Directions: Which lines of the listing hold the string "время"? Show each of them.

☆ ☆ ☆ ☆

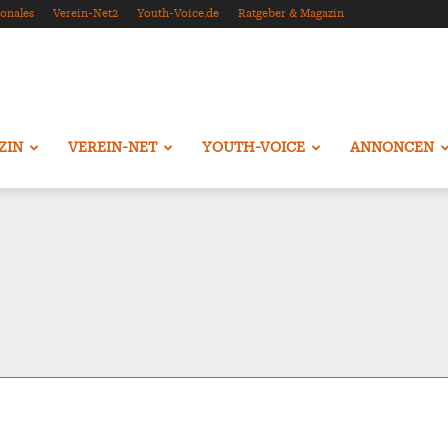
onales
Verein-Net2
Youth-Voice.de
Ratgeber & Magazin
ZIN
VEREIN-NET
YOUTH-VOICE
ANNONCEN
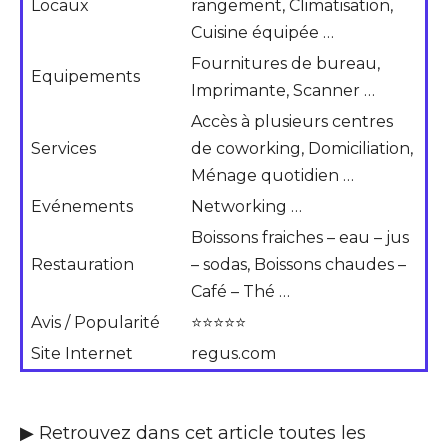
Locaux
rangement, Climatisation,
Cuisine équipée …
Fournitures de bureau,
Equipements
Imprimante, Scanner …
Accès à plusieurs centres
Services
de coworking, Domiciliation,
Ménage quotidien …
Evénements
Networking …
Boissons fraiches – eau – jus
Restauration
– sodas, Boissons chaudes –
Café – Thé …
Avis / Popularité
⭐⭐⭐⭐⭐
Site Internet
regus.com
▶ Retrouvez dans cet article toutes les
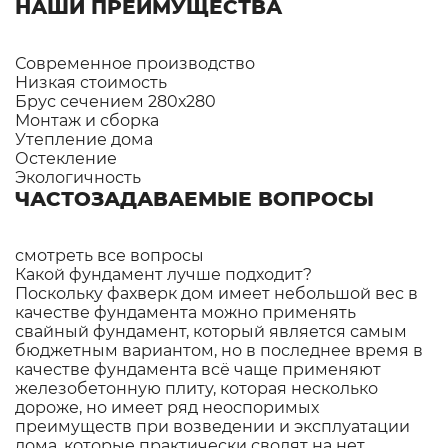
НАШИ ПРЕИМУЩЕСТВА
Современное производство
Низкая стоимость
Брус сечением 280х280
Монтаж и сборка
Утепление дома
Остекление
Экологичность
ЧАСТОЗАДАВАЕМЫЕ ВОПРОСЫ
смотреть все вопросы
Какой фундамент лучше подходит?
Поскольку фахверк дом имеет небольшой вес в
качестве фундамента можно применять
свайный фундамент, который является самым
бюджетным вариантом, но в последнее время в
качестве фундамента всё чаще применяют
железобетонную плиту, которая несколько
дороже, но имеет ряд неоспоримых
преимуществ при возведении и эксплуатации
дома, которые практически сводят на нет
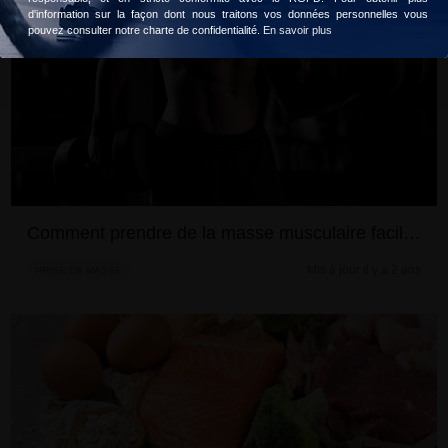
d'information sur la façon dont nous traitons vos données personnelles vous
pouvez consulter notre charte de confidentialité.
En savoir plus
Comment prendre de la masse musculaire facilement?
Mis à jour il y a 2 ans
PRISE DE MASSE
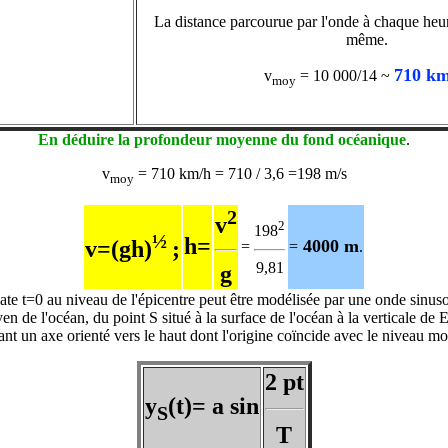
La distance parcourue par l'onde à chaque heur
même.
710 km
v
= 10 000/14 ~
moy
En déduire la profondeur moyenne du fond océanique
.
v
= 710 km/h = 710 / 3,6 =198 m/s
moy
2
v
2
198
½
h=
v=(gh)
;
4000 m
=
=
.
9,81
g
ate t=0 au niveau de l'épicentre peut être modélisée par une onde sinuso
 de l'océan, du point S situé à la surface de l'océan à la verticale de E
ant un axe orienté vers le haut dont l'origine coïncide avec le niveau m
2
p
t
y
(t)= a sin
S
T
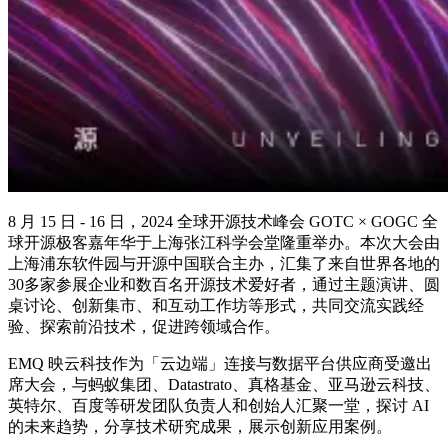
8 月 15 日 - 16 日，2024 全球开源技术峰会 GOTC × GOGC 全
球开源极客嘉年华于上海张江科学会堂隆重举办。本次大会由
上海浦东软件园与开源中国联合主办，汇集了来自世界各地的
30多家参展企业和数百名开源技术爱好者，通过主题演讲、圆
桌讨论、创新集市、和互动工作坊等形式，共同交流实践经
验、探索前沿技术，促进跨领域合作。
EMQ 映云科技作为「云边端」连接与数据平台供应商受邀出
席大会，与蚂蚁集团、Datastrato、真格基金、亚马逊云科技、
英特尔、百度等研发团队负责人和创始人汇聚一堂，探讨 AI
的未来趋势，分享技术研究成果，展示创新应用案例。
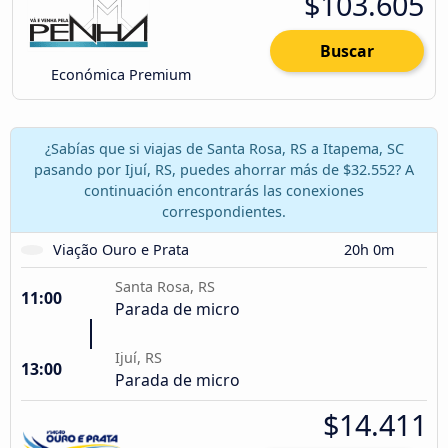
$103.605
Buscar
Económica Premium
¿Sabías que si viajas de Santa Rosa, RS a Itapema, SC
pasando por Ijuí, RS, puedes ahorrar más de $32.552? A
continuación encontrarás las conexiones
correspondientes.
Viação Ouro e Prata
20h 0m
Santa Rosa, RS
11:00
Parada de micro
Ijuí, RS
13:00
Parada de micro
$14.411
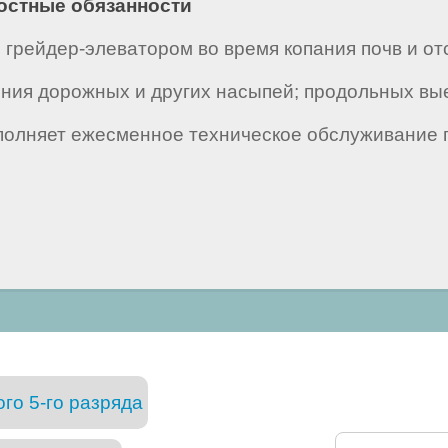
ностные обязанности
грейдер-элеватором во время копания почв и от
ения дорожных и других насыпей; продольных вые
полняет ежесменное техническое обслуживание гр
го 5-го разряда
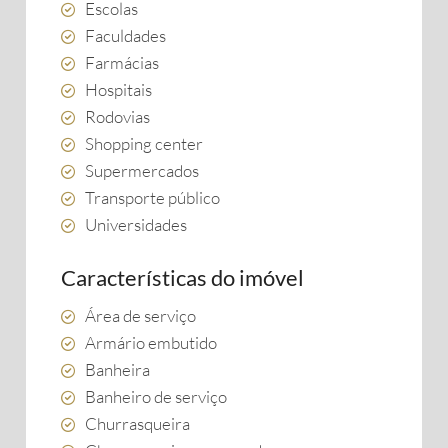
Escolas
Faculdades
Farmácias
Hospitais
Rodovias
Shopping center
Supermercados
Transporte público
Universidades
Características do imóvel
Área de serviço
Armário embutido
Banheira
Banheiro de serviço
Churrasqueira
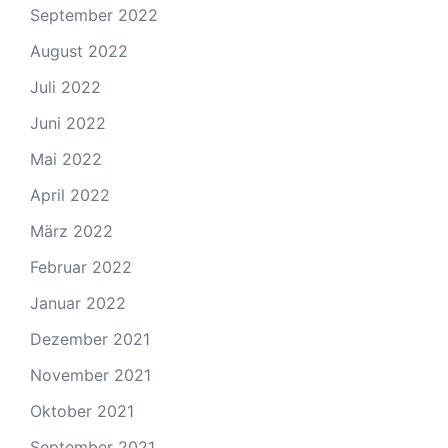
September 2022
August 2022
Juli 2022
Juni 2022
Mai 2022
April 2022
März 2022
Februar 2022
Januar 2022
Dezember 2021
November 2021
Oktober 2021
September 2021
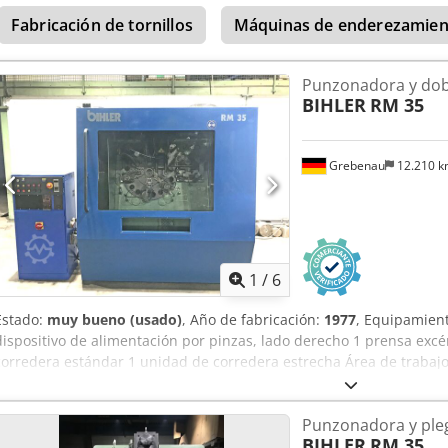
Fabricación de tornillos
Máquinas de enderezamien
Punzonadora y dob
BIHLER
RM 35
Grebenau
12.210 
1
/
6
Estado:
muy bueno (usado)
, Año de fabricación:
1977
, Equipamient
dispositivo de alimentación por pinzas, lado derecho 1 prensa exc
corredera estándar 1 unidad de corredera estrecha Área de trabajo
3,5 mm Ancho de la banda: hasta 32 mm Longitud de alimentación
250/min. Chsdpfx Aofzr Aqsn Tea
Punzonadora y ple
BIHLER
RM 35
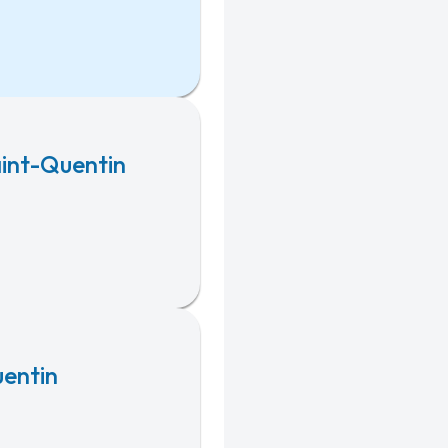
aint-Quentin
entin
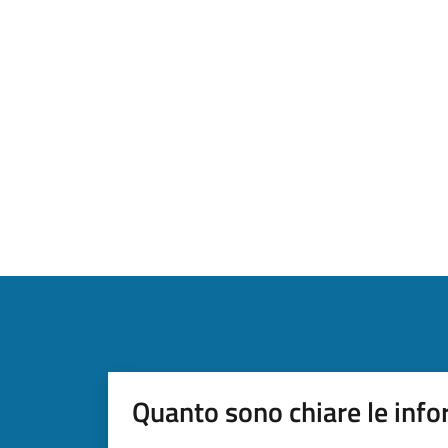
Quanto sono chiare le info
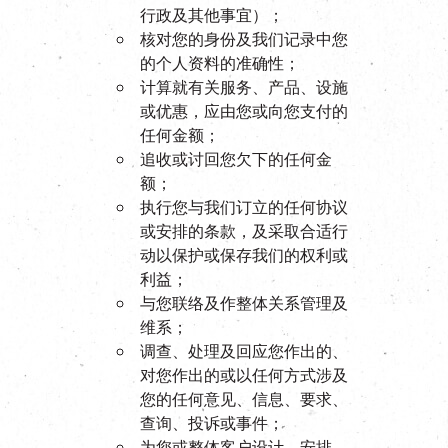
行政及其他事宜）；
核对您的身份及我们记录中您
的个人资料的准确性；
计算就有关服务、产品、设施
或优惠，应由您或向您支付的
任何金额；
追收或讨回您欠下的任何金
额；
执行您与我们订立的任何协议
或安排的条款，及采取合适行
动以保护或保存我们的权利或
利益；
与您联络及作整体关系管理及
维系；
调查、处理及回应您作出的、
对您作出的或以任何方式涉及
您的任何意见、信息、要求、
查询、投诉或事件；
为您或整体客户设计、安排、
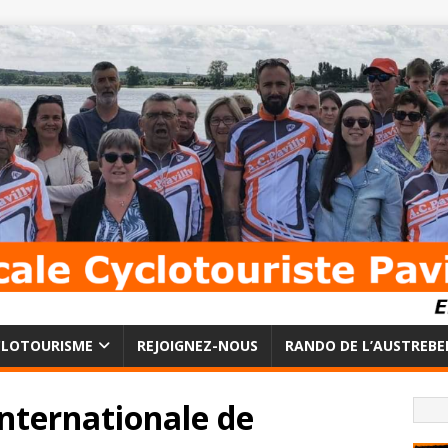
CLOTOURISME
REJOIGNEZ-NOUS
RANDO DE L’AUSTREBE
nternationale de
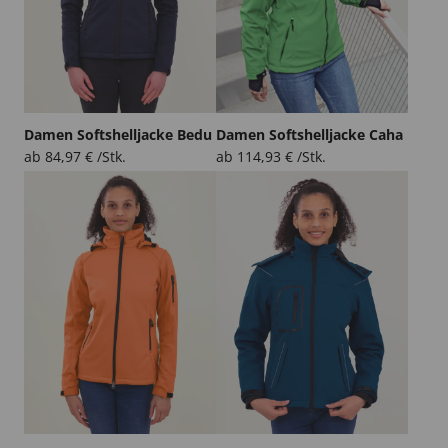
Damen Softshelljacke Bedu
Damen Softshelljacke Caha
ab
84,97
€
/Stk.
ab
114,93
€
/Stk.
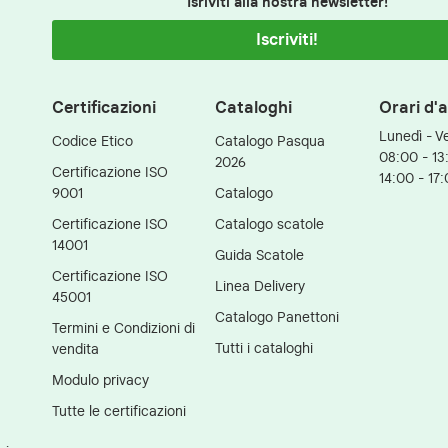
Isriviti alla nostra newsletter!
Iscriviti!
Certificazioni
Cataloghi
Orari d'
Lunedì - V
Codice Etico
Catalogo Pasqua
08:00 - 13
2026
Certificazione ISO
14:00 - 17
9001
Catalogo
Certificazione ISO
Catalogo scatole
14001
Guida Scatole
Certificazione ISO
Linea Delivery
45001
Catalogo Panettoni
Termini e Condizioni di
Tutti i cataloghi
vendita
Modulo privacy
Tutte le certificazioni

☆ ☆ ☆ ☆

Output below:
бюджетным вариантом, но в последнее время в
грейдер-элеватором во время копания почв и от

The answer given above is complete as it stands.